Online learning leaves some students unmotivated, struggling

Learning at the kitchen table- 

Senior Andrew Hernandez does his school work at home. Hernandez said he often loses motivation to keep up with his classes while at home.

Learning at the kitchen table- Senior Andrew Hernandez does his school work at home. Hernandez said he often loses motivation to keep up with his classes while at home.

Virtual learning is the new routine for most students, but for some, it’s a struggle to participate in. Going back to school during the pandemic is requiring students to attend school virtually. Although in-person schooling is now available, it is a risk most students aren’t willing to take, which leaves the majority of students stuck in online school with little to no structure.

“I felt disgusted, the type of disgust as if I saw past mistakes,” freshman Rene Moreno said. “I finally decided to get on BLEND but I’m reminded of all the piled up assignments I have to do. I haven’t even learned anything. I tried to do one assignment then after that one assignment, I gave up. It’s like folding laundry, once you fold one shirt, and you see how many are left, you wanna stop.”

It’s hard to hear that my students are struggling on both a personal level and professional level”

— Gina Hinojosa (Theater Teacher)

The learning at home is a stark contrast from coming into school every day which leads to confusion and procrastination.

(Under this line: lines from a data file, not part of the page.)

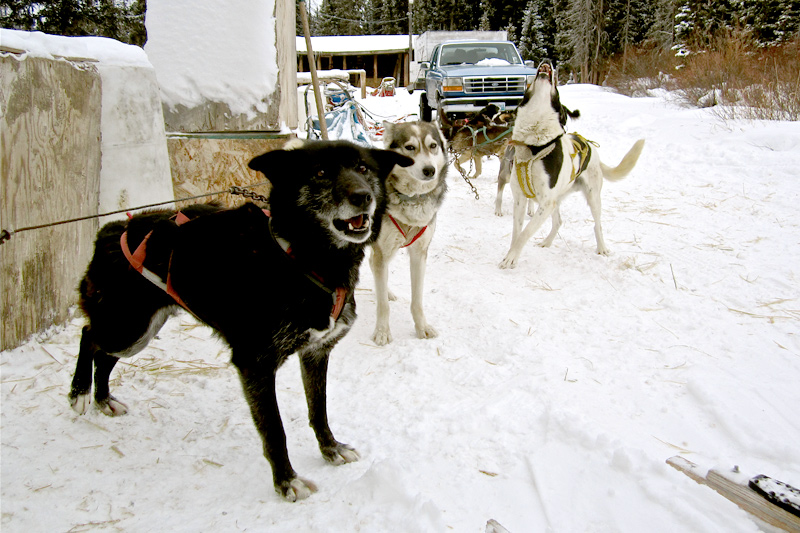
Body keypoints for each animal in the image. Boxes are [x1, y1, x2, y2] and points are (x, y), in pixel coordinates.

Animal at [69, 139, 412, 500]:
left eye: (363, 168)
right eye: (320, 172)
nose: (363, 196)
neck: (298, 257)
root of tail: (111, 229)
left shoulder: (316, 352)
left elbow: (318, 409)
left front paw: (330, 449)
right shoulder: (255, 365)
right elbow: (275, 430)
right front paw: (286, 481)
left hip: (138, 334)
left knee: (103, 356)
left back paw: (103, 400)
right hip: (128, 330)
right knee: (88, 335)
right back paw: (80, 393)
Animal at [370, 119, 450, 344]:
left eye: (433, 146)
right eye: (410, 147)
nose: (429, 170)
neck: (411, 198)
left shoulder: (418, 253)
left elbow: (417, 300)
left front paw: (422, 327)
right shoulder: (382, 250)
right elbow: (382, 306)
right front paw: (382, 331)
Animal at [496, 62, 648, 268]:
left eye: (557, 91)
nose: (546, 61)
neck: (534, 146)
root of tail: (591, 147)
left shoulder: (546, 202)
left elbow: (525, 233)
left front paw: (511, 258)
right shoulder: (521, 199)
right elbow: (516, 233)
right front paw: (511, 254)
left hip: (592, 197)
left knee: (597, 224)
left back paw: (602, 248)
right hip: (557, 200)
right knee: (558, 221)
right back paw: (547, 242)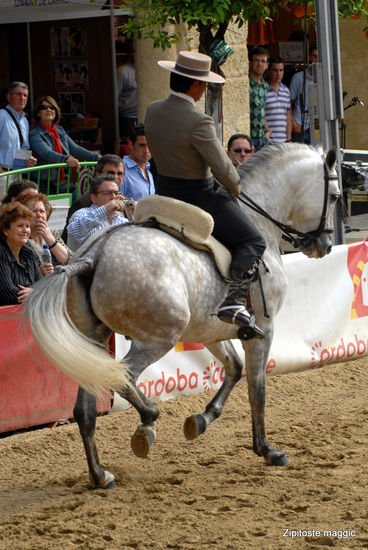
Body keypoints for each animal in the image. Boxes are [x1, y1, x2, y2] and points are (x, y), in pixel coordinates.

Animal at [25, 144, 340, 490]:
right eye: (335, 196)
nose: (325, 245)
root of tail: (95, 254)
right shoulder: (264, 329)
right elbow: (257, 390)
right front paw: (267, 450)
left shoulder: (212, 331)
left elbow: (234, 369)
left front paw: (200, 421)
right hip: (158, 339)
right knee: (123, 377)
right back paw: (148, 422)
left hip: (93, 342)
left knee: (85, 410)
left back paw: (101, 475)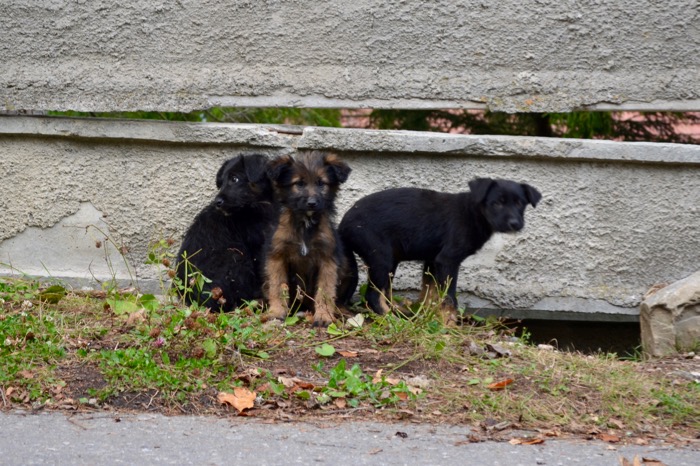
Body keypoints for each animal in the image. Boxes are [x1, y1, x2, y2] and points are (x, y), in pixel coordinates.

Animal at [263, 151, 352, 327]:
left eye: (321, 183)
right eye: (299, 183)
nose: (312, 203)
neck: (305, 224)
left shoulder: (327, 259)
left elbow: (325, 291)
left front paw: (324, 316)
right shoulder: (277, 256)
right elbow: (278, 287)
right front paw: (277, 312)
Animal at [338, 178, 541, 320]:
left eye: (520, 203)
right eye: (497, 203)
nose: (515, 224)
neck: (473, 211)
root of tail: (343, 226)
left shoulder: (432, 261)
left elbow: (431, 293)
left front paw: (429, 316)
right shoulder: (448, 260)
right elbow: (449, 297)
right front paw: (449, 323)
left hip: (390, 260)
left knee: (385, 291)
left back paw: (399, 312)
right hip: (381, 257)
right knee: (373, 295)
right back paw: (391, 318)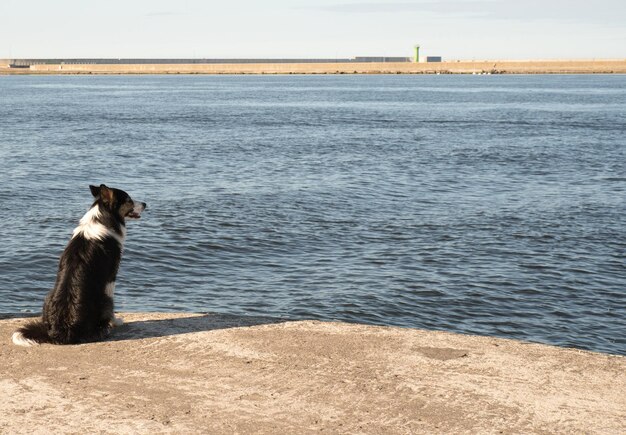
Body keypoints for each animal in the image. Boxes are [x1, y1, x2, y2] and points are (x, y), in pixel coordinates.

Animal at [12, 185, 145, 348]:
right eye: (128, 200)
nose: (145, 204)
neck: (103, 217)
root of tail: (60, 331)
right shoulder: (111, 277)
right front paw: (116, 322)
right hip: (104, 299)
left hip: (47, 296)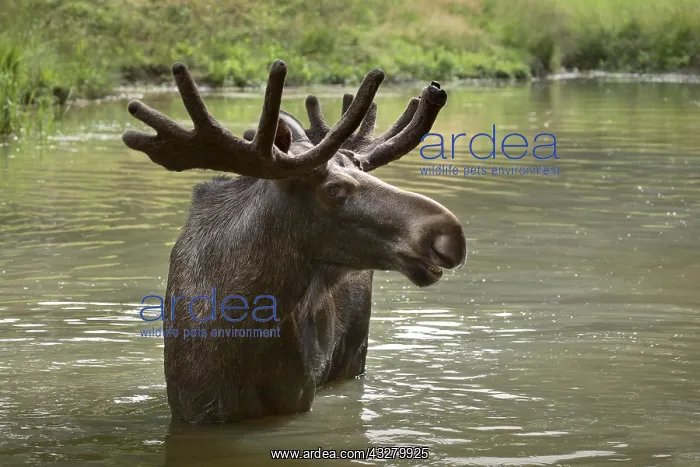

However, students are expected to complete a similar amount of work despite the circumstances.

“I feel like some of my teachers have assigned too much,” senior Andrew Hernandez said. “I do like just one class and I probably get two or three assignments that need to be done like by the end of the day. And sometimes I just don’t feel motivated to do the work in some of my classes.”

Teachers also realize the difficulty students are facing and hope to be a guide for any situation the students are experiencing. Although teachers are there to help they are also facing problems of their own.

“It’s hard to hear that my students are struggling on both a personal and professional level,” theater teacher Gina Hinojosa said. “I became a teacher during a pandemic to help to promote a sense of normalcy in a very weird time. There’s a certain point where we, as teachers and humans, have to remind ourselves that being there for our students along with a little kindness goes a long way, even if their cameras are off.”

Even with the help provided, some students struggle with work on a deeper level. In-person teaching is known to have many advantages compared to virtual learning, which is often limited by technology and Internet access.

“I haven’t been able to pass my classes because some of the work is kind of confusing…,” senior Andrew Hernandez said.

“For example, one of my teachers makes us take quizzes, and the quizzes require notes and I don’t write my notes that well or I don’t memorize the subject very good. … For me personally, it will be just communicating with all the teachers cause we’re not seeing them face to face, or asking them questions about the assignments.”

Whether reaching out is helpful for the students or not, the teachers make it clear that they understand the hardships of this new learning experience the students are going through. Teachers urge students to ask for help when needed.

“You are not alone,” Hinojosa said. “We are all living through this and trying to find our way, some may find it faster than others, but it doesn’t mean it’s going to be this way forever.”